== Records for the exercise ==
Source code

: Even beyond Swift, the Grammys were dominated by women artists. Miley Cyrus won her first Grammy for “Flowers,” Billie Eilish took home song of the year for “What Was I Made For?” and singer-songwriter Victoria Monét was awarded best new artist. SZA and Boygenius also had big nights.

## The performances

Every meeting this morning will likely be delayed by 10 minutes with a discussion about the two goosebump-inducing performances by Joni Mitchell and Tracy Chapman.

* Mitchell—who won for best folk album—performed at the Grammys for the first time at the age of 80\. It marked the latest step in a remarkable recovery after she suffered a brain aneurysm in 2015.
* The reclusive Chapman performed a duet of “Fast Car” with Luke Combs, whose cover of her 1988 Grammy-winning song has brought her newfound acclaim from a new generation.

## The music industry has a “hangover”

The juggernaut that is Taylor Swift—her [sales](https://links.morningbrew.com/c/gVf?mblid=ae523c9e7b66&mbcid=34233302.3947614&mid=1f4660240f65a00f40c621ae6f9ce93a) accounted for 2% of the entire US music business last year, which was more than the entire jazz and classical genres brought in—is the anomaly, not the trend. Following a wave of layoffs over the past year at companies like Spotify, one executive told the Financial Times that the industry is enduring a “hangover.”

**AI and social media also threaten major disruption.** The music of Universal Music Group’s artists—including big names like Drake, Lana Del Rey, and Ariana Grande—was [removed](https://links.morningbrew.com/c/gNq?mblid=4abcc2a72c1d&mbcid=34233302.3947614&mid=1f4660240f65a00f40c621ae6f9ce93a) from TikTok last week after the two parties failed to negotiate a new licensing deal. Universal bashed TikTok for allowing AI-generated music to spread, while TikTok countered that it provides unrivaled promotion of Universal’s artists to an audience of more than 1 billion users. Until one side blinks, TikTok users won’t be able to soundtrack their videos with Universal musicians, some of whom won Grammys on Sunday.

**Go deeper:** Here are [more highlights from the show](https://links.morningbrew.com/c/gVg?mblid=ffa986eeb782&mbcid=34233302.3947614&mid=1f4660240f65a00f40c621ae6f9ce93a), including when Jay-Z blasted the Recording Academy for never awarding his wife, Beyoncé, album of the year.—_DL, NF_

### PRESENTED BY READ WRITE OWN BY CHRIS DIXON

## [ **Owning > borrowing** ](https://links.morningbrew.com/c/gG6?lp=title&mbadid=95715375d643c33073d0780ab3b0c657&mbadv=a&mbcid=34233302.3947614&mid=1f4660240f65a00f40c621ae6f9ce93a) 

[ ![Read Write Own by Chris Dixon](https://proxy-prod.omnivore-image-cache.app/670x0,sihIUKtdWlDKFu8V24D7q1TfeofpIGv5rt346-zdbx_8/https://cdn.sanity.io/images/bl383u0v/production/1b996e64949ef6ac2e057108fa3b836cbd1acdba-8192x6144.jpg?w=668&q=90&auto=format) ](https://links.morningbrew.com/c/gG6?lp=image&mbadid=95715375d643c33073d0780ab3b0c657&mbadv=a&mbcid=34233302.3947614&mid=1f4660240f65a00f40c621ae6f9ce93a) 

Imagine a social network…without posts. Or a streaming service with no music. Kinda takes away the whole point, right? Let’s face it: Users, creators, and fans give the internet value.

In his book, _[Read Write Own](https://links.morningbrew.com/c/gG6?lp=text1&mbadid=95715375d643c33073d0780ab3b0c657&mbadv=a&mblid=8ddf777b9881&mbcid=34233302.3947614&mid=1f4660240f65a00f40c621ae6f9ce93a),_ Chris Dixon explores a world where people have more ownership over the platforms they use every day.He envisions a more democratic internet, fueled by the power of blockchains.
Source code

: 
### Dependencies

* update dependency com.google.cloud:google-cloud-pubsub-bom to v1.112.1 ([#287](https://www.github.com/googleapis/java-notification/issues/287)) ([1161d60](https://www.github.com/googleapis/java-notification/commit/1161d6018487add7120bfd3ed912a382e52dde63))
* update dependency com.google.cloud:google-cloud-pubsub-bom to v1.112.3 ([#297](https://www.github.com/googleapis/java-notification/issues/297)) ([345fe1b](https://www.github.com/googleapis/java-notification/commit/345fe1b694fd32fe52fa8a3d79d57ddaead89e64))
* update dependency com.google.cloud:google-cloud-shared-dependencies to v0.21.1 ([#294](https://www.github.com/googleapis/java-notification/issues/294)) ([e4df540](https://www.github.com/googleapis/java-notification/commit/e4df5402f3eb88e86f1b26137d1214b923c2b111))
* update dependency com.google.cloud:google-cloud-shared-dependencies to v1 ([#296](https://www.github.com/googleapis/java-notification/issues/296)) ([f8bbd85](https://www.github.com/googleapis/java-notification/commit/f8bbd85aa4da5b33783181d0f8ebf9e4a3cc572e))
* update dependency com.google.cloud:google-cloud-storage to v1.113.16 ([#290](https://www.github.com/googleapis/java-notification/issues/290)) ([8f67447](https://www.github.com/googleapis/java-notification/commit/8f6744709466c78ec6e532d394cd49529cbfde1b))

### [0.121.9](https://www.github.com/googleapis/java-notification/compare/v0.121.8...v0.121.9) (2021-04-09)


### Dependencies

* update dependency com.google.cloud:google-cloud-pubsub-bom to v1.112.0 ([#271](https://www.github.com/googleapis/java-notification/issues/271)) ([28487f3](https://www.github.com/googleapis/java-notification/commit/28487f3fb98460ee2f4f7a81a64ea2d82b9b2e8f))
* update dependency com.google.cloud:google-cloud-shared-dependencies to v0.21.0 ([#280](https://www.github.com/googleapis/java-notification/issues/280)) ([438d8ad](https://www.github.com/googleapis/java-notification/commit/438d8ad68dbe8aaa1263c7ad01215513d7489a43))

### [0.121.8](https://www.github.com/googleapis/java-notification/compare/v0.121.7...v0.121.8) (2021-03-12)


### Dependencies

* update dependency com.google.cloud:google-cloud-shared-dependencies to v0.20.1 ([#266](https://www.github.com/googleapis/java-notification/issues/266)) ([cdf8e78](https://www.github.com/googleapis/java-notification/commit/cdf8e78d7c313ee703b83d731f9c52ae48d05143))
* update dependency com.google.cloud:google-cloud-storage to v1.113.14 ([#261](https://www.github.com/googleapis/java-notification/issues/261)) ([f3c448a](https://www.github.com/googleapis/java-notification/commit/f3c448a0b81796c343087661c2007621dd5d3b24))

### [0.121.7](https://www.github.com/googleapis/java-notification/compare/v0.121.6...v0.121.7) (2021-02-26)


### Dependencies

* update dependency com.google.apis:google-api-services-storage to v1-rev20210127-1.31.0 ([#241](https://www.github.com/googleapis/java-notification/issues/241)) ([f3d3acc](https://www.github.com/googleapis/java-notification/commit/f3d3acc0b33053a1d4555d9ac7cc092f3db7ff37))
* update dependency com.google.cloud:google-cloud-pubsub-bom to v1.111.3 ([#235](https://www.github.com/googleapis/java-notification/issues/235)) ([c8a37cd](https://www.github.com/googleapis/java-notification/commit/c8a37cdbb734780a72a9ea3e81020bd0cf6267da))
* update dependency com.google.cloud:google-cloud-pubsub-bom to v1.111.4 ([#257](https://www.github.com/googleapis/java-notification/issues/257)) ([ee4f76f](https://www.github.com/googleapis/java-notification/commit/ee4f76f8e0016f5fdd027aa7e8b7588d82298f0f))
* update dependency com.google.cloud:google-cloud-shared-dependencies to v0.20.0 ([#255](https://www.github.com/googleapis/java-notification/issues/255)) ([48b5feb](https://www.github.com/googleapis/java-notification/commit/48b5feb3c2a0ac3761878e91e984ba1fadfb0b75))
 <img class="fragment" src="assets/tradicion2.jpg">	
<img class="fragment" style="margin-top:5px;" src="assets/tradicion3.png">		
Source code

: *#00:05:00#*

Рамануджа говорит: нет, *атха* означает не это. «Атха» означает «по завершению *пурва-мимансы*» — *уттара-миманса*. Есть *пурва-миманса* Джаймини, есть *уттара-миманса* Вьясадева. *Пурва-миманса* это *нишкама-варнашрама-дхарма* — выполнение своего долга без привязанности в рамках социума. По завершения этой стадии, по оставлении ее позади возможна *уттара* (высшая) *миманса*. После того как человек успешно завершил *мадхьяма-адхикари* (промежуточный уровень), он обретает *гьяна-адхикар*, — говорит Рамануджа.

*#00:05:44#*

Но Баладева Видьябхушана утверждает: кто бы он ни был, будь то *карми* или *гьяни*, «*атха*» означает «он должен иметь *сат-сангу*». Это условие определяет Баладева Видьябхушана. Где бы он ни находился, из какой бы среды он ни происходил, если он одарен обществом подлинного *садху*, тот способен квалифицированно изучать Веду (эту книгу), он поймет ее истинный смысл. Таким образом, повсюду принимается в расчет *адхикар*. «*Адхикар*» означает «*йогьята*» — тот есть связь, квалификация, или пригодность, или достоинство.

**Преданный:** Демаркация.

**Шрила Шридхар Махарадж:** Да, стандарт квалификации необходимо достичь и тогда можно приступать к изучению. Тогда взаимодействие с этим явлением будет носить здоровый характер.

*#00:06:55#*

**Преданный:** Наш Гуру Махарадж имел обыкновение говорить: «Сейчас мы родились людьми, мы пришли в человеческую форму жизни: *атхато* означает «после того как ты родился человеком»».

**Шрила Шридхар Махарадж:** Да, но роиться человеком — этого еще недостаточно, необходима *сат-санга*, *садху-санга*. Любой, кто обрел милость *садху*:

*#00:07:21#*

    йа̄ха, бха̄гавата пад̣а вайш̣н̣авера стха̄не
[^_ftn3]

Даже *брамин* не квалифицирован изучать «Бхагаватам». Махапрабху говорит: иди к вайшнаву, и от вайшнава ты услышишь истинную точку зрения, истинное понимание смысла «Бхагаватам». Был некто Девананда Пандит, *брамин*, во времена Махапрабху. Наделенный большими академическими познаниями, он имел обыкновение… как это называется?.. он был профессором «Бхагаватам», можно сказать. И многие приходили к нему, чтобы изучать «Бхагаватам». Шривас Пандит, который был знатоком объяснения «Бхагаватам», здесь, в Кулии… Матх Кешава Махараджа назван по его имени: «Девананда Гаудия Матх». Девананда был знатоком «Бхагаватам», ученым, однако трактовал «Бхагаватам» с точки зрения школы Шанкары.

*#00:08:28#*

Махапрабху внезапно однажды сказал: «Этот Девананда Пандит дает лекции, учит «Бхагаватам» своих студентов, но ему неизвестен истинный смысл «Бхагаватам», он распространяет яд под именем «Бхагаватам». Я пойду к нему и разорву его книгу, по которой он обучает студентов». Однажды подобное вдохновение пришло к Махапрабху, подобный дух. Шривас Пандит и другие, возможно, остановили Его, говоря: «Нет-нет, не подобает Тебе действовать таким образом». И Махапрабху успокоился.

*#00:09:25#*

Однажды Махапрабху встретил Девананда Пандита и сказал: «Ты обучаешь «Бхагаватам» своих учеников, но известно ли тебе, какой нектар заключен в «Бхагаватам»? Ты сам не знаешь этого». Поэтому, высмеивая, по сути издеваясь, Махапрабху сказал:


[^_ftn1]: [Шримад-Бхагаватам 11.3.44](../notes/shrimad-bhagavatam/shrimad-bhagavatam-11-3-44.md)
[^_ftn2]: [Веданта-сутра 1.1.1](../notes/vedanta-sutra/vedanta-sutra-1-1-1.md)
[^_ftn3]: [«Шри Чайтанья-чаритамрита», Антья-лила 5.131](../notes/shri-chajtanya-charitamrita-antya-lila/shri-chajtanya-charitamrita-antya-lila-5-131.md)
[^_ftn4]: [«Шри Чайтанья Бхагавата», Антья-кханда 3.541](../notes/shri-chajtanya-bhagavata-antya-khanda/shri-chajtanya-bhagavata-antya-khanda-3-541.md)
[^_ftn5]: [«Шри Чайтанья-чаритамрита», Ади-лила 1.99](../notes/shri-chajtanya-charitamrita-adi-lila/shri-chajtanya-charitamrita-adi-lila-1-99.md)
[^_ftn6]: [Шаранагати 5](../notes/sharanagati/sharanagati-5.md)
===
Extract every line of the records above that contains the string "artists", matching case exactly.

: Even beyond Swift, the Grammys were dominated by women artists. Miley Cyrus won her first Grammy for “Flowers,” Billie Eilish took home song of the year for “What Was I Made For?” and singer-songwriter Victoria Monét was awarded best new artist. SZA and Boygenius also had big nights.
**AI and social media also threaten major disruption.** The music of Universal Music Group’s artists—including big names like Drake, Lana Del Rey, and Ariana Grande—was [removed](https://links.morningbrew.com/c/gNq?mblid=4abcc2a72c1d&mbcid=34233302.3947614&mid=1f4660240f65a00f40c621ae6f9ce93a) from TikTok last week after the two parties failed to negotiate a new licensing deal. Universal bashed TikTok for allowing AI-generated music to spread, while TikTok countered that it provides unrivaled promotion of Universal’s artists to an audience of more than 1 billion users. Until one side blinks, TikTok users won’t be able to soundtrack their videos with Universal musicians, some of whom won Grammys on Sunday.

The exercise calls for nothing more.